## ESTRATTO DELLA FONTE

____________

Rubrica di cinema
corto
a cura di Simonetta
Sandri e William Molducci
Anna bello sguardo
di Vito Palmieri
Anna
bello sguardo è nato da un'idea elaborata dal regista Vito Palmieri
(in concorso a Sedicicorto anche con Matilde,
selezionato alla Berlinale 2013 e premiato al Toronto International
Film Festival), insieme alla classe II C della Scuola Secondaria
Testoni Fioravanti di Bologna. Il film ha come protagonista Alessio
un ragazzino con la passione del basket, che non riesce a giocare con
i suoi coetanei a causa della sua bassa statura. Un giorno, mentre si
trova nel ristorante della nonna, presta attenzione alla fotografia
di Lucio Dalla, morto da appena un mese, ritratto insieme ad Augusto
Binelli il pivot della Virtus Bologna. Si tratta di una fotografia a
suo tempo molto conosciuta, ma al giorno d'oggi passata oramai nel
dimenticatoio nel mondo degli adolescenti. Nonostante la notevole
differenza di statura dei due uomini, Alessio li crede entrambi
giocatori di basket, sarà la nonna a rivelargli che Lucio non è un
giocatore, ma un musicista. Alessio
inizierà a capire che la statura non è così importante per
realizzarsi nella vita, inoltre, riuscirà a conquistare la simpatia
di Anna, la compagna di scuola preferita. E proprio insieme ad Anna
correrà per le strade di Bologna sino a giungere sotto le finestre
del palazzo dove abitava Lucio Dalla, giusto in tempo per ascoltare
il brano Anna
e Marco,
lo stesso che alla ragazza ricordava i viaggi in auto con i suoi
genitori, le cui note sono il motivo conduttore del film e molto
probabilmente della loro adolescenza.
Anna bello sguardo è
stato girato tra i luoghi frequentati dal cantante bolognese, tra cui
la Trattoria Annamaria (dove la proprietaria interpreta la nonna del
ragazzo), Piazza Maggiore e naturalmente anche Via Massimo D'Azeglio,
dove risiedeva e dove recentemente è stata dipinta la sua sagoma,
mentre suona il sax con attorno i gabbiani delle isole Tremiti, sul
balcone di casa, ad opera dell'artista trevigiano Mario Martinelli. Lucio Dalla naturalmente
non recita nel film, ma è lui l'indubbio protagonista della storia,
così come lo sono i suoi suoni e gli accordi che accompagnano le
varie scene, i colori delle strade del centro di Bologna e gli
sguardi della gente che ascolta la sua canzone in strada. (WM)

____________

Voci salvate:
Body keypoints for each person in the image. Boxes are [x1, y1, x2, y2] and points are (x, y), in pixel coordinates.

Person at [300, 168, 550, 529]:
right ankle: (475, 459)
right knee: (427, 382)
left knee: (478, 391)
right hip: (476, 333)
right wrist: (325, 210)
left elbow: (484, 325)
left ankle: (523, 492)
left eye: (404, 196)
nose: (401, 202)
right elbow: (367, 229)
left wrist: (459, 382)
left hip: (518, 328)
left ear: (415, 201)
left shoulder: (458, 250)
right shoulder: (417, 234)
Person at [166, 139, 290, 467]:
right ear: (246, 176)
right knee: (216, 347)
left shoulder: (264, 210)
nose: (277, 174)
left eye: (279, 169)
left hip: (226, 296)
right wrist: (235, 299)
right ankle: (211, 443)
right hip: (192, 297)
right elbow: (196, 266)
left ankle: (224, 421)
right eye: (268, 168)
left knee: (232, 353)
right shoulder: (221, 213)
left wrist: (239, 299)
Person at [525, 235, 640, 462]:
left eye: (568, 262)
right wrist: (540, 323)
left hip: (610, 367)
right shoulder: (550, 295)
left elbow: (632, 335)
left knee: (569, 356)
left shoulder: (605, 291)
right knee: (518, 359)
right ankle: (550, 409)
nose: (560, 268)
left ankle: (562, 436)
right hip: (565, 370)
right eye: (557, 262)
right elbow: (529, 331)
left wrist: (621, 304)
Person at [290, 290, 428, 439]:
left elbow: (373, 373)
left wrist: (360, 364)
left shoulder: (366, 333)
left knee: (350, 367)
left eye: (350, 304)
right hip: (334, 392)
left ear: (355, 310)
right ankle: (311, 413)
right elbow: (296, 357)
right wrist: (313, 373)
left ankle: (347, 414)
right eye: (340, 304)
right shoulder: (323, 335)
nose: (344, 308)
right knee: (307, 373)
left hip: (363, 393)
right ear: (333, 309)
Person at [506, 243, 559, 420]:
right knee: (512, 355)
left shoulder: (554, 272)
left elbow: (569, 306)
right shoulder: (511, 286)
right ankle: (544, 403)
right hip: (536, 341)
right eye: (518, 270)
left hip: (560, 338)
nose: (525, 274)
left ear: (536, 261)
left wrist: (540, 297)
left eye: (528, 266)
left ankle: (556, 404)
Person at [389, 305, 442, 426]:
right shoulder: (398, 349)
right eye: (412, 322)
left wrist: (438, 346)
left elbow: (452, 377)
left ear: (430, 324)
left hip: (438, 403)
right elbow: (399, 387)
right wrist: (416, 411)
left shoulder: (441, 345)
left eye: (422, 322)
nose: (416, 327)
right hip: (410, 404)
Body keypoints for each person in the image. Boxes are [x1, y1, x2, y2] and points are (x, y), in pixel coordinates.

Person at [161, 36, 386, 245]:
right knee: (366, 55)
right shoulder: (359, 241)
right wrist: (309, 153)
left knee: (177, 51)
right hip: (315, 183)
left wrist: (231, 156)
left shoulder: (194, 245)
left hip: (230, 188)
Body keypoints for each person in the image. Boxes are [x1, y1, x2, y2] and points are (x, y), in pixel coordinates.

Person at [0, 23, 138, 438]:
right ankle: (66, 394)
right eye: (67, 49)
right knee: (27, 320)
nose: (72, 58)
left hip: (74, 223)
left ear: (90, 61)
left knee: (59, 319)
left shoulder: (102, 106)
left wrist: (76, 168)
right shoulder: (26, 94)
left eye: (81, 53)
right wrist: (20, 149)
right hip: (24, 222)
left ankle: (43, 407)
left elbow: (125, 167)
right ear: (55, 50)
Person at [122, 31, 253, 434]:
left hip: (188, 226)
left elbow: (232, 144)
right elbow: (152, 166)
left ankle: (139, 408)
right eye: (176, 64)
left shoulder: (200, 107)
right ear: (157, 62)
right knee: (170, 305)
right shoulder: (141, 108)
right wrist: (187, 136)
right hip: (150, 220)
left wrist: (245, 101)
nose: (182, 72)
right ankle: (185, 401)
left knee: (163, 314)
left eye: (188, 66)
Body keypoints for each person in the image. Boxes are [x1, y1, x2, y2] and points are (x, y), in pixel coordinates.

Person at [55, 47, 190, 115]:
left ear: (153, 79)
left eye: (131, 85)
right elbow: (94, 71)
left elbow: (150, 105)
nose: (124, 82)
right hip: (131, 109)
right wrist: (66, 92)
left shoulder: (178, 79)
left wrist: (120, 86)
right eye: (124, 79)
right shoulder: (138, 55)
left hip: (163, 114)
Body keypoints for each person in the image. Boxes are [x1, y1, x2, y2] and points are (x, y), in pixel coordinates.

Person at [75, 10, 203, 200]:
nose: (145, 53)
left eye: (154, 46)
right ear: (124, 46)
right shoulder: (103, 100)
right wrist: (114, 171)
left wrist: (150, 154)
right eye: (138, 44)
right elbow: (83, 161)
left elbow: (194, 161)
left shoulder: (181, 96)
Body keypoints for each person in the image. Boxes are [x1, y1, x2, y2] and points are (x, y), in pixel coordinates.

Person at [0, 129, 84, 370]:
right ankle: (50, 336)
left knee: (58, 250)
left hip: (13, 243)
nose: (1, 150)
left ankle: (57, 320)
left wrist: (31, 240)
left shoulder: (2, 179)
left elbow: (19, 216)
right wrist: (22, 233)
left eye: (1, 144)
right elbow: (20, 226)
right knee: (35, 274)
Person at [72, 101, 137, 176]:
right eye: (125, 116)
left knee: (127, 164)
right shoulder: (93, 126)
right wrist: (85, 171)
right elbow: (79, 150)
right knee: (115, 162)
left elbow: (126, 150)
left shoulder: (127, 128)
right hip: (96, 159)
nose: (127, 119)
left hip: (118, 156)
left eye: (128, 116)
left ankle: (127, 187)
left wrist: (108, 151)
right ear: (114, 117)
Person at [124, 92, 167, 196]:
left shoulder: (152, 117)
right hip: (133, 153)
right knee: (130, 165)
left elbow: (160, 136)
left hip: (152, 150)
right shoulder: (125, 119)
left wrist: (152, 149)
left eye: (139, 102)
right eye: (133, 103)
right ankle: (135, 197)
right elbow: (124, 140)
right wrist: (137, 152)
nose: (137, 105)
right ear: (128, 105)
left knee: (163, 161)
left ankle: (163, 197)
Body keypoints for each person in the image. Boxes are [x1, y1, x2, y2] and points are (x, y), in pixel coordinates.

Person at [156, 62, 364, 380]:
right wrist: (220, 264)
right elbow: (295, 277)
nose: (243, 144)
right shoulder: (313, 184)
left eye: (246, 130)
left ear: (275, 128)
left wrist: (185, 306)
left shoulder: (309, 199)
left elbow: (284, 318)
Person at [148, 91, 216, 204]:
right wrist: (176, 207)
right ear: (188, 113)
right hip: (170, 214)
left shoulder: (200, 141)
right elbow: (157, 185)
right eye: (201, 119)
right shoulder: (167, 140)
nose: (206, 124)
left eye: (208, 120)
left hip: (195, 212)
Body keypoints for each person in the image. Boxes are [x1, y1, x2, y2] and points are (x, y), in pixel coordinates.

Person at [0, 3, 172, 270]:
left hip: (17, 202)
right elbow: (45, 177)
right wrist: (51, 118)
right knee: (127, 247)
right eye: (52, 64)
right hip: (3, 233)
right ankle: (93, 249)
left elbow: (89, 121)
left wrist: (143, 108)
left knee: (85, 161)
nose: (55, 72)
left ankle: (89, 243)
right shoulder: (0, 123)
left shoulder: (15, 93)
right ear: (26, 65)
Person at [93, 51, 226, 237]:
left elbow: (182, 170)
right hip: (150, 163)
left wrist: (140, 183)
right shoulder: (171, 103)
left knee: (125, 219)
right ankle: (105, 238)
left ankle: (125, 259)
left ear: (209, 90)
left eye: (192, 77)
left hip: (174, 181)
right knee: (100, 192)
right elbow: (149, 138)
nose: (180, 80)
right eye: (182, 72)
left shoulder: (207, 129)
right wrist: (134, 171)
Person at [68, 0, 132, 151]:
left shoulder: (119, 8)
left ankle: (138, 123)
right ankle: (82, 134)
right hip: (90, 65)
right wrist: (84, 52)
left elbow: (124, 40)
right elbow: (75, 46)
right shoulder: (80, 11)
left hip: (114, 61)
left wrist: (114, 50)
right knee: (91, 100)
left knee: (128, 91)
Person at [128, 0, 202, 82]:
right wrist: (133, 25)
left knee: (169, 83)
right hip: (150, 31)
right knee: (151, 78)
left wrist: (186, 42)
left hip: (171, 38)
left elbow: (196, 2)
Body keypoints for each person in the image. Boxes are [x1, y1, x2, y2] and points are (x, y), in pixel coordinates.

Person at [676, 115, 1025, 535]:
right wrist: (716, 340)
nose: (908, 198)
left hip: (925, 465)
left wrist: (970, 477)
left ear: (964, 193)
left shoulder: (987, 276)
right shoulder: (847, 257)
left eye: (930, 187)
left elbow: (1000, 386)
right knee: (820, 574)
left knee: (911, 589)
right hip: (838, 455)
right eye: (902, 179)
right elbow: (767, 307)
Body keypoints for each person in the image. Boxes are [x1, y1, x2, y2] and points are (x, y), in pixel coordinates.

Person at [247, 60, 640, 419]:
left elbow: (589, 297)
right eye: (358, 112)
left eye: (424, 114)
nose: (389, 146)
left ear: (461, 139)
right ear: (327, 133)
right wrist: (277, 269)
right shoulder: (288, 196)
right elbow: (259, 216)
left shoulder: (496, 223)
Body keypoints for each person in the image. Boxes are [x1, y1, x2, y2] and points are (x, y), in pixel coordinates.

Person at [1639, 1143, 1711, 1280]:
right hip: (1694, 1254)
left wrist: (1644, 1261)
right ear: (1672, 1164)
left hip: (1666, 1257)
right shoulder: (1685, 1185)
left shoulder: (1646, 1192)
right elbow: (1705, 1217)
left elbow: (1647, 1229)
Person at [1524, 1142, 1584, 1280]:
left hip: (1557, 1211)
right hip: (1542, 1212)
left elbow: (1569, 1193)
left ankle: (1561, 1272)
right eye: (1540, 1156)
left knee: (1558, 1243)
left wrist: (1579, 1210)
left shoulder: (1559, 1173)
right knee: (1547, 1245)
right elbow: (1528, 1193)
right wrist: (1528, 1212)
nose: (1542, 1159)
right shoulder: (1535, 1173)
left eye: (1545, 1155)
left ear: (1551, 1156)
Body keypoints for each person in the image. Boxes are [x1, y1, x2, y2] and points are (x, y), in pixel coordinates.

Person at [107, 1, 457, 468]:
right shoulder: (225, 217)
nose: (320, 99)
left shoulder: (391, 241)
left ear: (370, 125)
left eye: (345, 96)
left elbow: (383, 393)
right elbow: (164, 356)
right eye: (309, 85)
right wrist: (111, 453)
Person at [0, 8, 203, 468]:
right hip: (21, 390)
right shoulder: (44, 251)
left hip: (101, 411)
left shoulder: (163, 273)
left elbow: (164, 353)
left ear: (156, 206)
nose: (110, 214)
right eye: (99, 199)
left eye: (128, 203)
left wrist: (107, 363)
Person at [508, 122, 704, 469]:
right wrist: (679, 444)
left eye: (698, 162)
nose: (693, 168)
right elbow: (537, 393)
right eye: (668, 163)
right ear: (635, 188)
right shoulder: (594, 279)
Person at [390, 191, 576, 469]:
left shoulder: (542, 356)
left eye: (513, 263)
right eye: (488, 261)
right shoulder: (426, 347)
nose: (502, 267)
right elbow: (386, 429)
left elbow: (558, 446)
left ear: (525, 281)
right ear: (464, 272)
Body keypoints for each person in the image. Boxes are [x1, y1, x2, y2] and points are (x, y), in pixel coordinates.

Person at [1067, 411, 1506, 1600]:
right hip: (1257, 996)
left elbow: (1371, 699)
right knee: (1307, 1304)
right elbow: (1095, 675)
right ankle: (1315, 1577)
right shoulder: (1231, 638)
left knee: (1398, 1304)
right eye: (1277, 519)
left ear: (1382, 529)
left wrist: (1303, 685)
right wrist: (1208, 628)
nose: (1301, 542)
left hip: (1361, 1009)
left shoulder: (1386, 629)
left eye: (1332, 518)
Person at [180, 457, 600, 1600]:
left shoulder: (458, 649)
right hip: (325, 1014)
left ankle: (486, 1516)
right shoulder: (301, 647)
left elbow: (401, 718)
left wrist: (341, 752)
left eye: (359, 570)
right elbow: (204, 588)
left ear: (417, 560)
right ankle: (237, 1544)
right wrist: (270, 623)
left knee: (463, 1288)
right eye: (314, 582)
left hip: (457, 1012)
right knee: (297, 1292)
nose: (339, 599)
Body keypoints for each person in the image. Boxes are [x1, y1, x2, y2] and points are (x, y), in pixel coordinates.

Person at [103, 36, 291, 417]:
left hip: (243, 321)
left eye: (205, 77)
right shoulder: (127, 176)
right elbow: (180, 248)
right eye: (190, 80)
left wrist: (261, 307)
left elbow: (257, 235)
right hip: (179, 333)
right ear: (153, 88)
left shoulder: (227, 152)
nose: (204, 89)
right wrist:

____________

## USO DELLE INFORMAZIONI
A. Ricopia parola per parola la scheda su Anna bello sguardo da "Anna bello sguardo è" a "in strada. (WM)".
B. Secondo la scheda su Anna bello sguardo, chi ha dipinto la sagoma di Lucio Dalla in Via Massimo D'Azeglio?

## RISPOSTE PER COMPITO
A.
Anna bello sguardo è
stato girato tra i luoghi frequentati dal cantante bolognese, tra cui
la Trattoria Annamaria (dove la proprietaria interpreta la nonna del
ragazzo), Piazza Maggiore e naturalmente anche Via Massimo D'Azeglio,
dove risiedeva e dove recentemente è stata dipinta la sua sagoma,
mentre suona il sax con attorno i gabbiani delle isole Tremiti, sul
balcone di casa, ad opera dell'artista trevigiano Mario Martinelli. Lucio Dalla naturalmente
non recita nel film, ma è lui l'indubbio protagonista della storia,
così come lo sono i suoi suoni e gli accordi che accompagnano le
varie scene, i colori delle strade del centro di Bologna e gli
sguardi della gente che ascolta la sua canzone in strada. (WM)

B. L'artista trevigiano Mario Martinelli.